The Kauai number also shows an improvement over its 5.1 percent unemployment rate from August 2012.
But some at the fair said that, despite the improvement, they’re still feeling the recession’s effects.
“This is my first job fair,” said Katie Beer of Kalaheo. “The economy got me. I tried to do my project, but it just didn’t work. I found a few places to place applications with, and now, I just need to wait and see.”
Beer said she saw a lot of businesses at the fair, but didn’t think many of them seemed to be hiring.
Some offered help for potential applicants.
Eric Knutzen, of the Kauai Community College Hoouluwehi sustainability project, offered free training.
“We’re taking names for a class which will train people in creating footings for affordable sustainable housing,” he said.
Kathy Shanks, of People Attentive To Children, took a similar approach.

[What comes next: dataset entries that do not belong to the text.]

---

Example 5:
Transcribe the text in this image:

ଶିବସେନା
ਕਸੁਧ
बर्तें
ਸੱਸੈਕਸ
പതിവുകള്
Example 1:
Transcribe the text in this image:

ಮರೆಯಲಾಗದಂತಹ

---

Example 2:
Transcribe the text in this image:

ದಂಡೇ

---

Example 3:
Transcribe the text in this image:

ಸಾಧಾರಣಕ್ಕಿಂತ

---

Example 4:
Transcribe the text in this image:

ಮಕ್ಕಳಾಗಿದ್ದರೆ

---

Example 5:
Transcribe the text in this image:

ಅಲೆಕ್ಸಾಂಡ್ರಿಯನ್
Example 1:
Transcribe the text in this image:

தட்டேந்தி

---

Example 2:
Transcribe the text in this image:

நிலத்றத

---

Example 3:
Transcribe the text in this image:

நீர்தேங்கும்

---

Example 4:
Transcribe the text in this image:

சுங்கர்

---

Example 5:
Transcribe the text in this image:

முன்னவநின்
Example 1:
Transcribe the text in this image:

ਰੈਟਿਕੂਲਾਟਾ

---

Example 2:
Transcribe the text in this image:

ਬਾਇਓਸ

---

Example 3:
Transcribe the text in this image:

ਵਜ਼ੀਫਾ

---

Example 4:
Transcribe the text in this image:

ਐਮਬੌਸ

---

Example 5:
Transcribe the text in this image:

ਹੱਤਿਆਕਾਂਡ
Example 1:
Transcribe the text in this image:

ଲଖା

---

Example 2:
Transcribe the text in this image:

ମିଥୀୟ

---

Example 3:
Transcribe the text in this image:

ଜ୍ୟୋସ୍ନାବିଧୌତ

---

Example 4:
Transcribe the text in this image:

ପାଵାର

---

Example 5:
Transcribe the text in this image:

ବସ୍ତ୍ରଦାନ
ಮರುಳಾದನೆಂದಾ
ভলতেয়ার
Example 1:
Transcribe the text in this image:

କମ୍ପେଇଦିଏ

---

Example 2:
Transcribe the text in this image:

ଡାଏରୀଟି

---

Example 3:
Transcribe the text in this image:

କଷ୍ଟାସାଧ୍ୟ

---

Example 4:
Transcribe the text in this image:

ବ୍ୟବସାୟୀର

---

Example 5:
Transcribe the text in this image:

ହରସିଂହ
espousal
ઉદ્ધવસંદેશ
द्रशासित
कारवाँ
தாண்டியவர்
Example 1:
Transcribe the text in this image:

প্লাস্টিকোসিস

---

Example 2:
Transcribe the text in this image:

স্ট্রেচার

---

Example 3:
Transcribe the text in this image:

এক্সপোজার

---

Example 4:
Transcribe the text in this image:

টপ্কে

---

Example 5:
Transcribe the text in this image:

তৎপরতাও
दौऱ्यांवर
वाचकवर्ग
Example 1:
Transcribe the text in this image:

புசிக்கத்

“We don’t have job openings,” Shanks said. “But there is a need for child care on this island. We can teach and train people to become licensed child care providers because we’re always looking for people.”
She said there are currently 42 licensed child care providers, and with an estimated 3,000 children below 5 years old.
And that could be an opportunity.
“A lot of the licensed child care providers started out caring for their own children and discovered they could make extra money by caring for other people’s children,” Shanks said. “The best part is they have their own business.”